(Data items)
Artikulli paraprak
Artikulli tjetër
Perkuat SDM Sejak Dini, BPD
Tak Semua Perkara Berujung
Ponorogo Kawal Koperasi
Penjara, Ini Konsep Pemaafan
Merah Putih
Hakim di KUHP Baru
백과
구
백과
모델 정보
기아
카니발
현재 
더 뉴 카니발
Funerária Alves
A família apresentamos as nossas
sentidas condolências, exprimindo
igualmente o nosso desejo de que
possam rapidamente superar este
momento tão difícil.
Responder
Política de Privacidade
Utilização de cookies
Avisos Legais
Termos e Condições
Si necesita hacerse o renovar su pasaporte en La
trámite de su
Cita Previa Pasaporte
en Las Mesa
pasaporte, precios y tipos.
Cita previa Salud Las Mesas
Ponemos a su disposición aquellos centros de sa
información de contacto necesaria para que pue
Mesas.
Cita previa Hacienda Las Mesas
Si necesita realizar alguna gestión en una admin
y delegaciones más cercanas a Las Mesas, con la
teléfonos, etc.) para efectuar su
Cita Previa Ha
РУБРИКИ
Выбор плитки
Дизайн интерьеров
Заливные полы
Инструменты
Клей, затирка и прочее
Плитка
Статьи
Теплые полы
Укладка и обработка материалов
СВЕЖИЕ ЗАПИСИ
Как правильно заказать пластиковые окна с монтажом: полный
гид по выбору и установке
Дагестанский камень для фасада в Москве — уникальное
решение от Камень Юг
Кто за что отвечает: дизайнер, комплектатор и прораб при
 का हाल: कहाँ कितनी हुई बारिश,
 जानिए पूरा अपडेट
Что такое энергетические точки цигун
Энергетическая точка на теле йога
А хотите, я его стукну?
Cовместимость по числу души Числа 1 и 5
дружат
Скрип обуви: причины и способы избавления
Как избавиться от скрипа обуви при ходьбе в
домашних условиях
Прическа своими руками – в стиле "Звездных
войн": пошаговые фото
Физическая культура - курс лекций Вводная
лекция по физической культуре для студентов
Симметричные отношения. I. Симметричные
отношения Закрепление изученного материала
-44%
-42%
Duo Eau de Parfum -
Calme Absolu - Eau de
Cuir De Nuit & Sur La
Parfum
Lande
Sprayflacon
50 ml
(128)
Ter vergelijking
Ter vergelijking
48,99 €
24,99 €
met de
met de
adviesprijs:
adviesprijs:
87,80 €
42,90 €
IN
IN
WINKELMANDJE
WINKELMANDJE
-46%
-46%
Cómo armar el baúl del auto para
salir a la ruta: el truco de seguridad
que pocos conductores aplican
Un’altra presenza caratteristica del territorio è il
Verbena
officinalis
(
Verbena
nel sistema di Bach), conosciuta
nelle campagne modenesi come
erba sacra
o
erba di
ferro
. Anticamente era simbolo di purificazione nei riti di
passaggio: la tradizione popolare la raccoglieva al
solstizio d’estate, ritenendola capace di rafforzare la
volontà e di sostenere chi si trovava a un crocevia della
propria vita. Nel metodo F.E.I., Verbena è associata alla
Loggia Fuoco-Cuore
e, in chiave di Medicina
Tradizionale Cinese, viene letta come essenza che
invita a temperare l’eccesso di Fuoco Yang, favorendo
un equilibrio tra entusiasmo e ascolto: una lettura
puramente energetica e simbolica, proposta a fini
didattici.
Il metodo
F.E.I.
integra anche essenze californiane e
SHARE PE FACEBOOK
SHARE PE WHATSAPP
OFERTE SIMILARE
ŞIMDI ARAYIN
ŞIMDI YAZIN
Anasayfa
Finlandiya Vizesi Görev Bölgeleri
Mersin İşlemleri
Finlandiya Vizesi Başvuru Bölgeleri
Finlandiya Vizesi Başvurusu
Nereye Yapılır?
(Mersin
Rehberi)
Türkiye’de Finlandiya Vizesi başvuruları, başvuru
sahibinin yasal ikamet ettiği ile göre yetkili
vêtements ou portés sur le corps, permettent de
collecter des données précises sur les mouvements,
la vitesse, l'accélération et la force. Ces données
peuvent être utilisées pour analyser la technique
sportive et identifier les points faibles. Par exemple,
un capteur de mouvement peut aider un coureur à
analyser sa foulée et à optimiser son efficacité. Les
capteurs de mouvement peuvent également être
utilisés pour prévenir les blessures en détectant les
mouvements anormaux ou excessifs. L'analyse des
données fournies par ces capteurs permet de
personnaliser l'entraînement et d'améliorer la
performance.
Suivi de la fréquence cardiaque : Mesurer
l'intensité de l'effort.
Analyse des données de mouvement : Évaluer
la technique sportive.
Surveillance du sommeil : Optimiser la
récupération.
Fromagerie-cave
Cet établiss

--

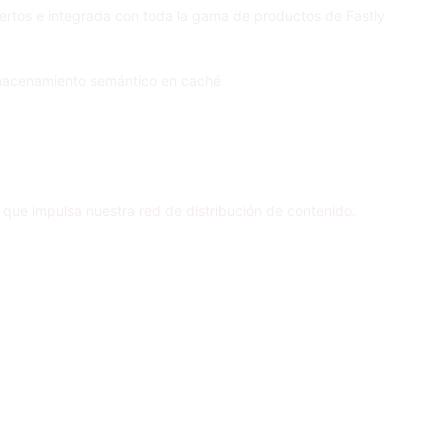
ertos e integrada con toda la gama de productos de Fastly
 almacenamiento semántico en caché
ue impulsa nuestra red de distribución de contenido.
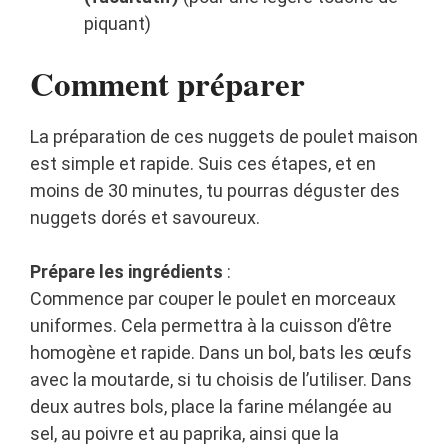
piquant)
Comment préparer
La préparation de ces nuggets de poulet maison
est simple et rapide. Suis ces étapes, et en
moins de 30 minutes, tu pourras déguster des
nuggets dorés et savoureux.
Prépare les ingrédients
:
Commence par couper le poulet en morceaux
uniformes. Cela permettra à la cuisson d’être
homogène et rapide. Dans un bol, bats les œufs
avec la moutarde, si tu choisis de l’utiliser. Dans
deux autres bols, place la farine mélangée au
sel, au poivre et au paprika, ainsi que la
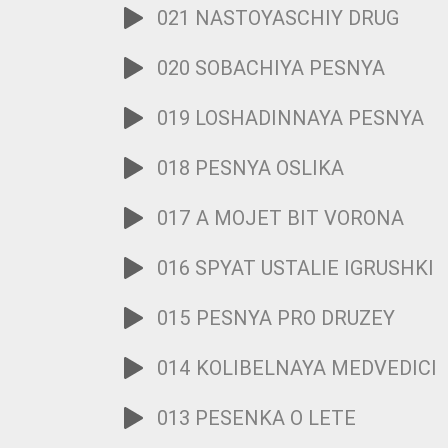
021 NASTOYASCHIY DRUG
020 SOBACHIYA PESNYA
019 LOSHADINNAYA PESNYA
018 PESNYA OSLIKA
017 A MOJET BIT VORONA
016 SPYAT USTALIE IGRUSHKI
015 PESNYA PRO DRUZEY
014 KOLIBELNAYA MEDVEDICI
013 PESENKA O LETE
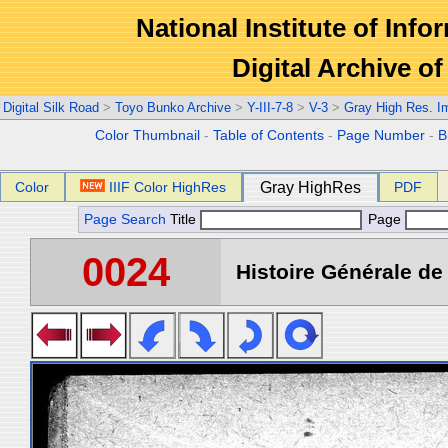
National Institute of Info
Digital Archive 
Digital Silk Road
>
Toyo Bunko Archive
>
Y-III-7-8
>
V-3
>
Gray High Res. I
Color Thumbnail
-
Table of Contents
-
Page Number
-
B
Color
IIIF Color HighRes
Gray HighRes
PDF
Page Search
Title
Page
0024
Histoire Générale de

PROBLEM:
Reproduce the entries above exactly, but only the lines between the line holding "Color Thumbnail" and the line holding "Histoire Générale de", inclusive.

WRITTEN SOLUTION:
Color Thumbnail
-
Table of Contents
-
Page Number
-
B
Color
IIIF Color HighRes
Gray HighRes
PDF
Page Search
Title
Page
0024
Histoire Générale de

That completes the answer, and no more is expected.